Task details:
Search the entries for the word "when" and copy each line that has it.

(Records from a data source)
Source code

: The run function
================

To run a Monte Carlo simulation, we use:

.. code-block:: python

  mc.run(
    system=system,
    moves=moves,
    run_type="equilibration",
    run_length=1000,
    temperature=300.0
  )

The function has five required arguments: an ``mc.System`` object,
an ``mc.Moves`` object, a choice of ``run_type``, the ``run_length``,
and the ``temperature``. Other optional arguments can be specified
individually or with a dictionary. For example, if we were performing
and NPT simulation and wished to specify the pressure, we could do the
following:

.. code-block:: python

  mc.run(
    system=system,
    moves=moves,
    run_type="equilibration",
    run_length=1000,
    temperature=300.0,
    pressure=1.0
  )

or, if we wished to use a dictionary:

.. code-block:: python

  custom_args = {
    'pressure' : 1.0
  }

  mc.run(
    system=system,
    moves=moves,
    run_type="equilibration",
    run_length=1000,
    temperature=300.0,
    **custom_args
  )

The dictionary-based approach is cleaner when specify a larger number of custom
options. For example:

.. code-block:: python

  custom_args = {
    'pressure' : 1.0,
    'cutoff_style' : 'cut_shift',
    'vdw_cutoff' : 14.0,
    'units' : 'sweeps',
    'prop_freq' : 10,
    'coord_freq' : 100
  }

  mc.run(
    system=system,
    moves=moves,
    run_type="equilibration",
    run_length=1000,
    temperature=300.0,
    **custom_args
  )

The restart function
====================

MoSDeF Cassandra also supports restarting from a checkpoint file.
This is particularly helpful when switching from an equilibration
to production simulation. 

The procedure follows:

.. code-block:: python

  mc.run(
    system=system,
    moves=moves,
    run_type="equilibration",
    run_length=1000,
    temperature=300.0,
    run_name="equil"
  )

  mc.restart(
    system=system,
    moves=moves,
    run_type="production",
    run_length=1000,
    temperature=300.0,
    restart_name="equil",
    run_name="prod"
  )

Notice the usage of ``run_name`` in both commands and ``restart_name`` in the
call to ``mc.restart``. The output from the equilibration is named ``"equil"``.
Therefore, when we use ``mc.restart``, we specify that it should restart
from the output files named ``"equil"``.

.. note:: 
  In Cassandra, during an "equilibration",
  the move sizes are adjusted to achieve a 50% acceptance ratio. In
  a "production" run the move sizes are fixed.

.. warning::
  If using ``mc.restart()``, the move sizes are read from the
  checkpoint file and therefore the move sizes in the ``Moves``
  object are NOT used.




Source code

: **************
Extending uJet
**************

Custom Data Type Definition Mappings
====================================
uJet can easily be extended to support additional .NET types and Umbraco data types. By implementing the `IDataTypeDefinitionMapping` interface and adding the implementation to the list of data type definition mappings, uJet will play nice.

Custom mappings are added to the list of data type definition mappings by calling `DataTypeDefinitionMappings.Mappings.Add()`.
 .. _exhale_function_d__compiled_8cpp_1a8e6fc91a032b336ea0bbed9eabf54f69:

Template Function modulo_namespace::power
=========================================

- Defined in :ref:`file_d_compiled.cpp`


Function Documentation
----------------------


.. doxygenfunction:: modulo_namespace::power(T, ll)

Task solution:
The dictionary-based approach is cleaner when specify a larger number of custom
This is particularly helpful when switching from an equilibration
Therefore, when we use ``mc.restart``, we specify that it should restart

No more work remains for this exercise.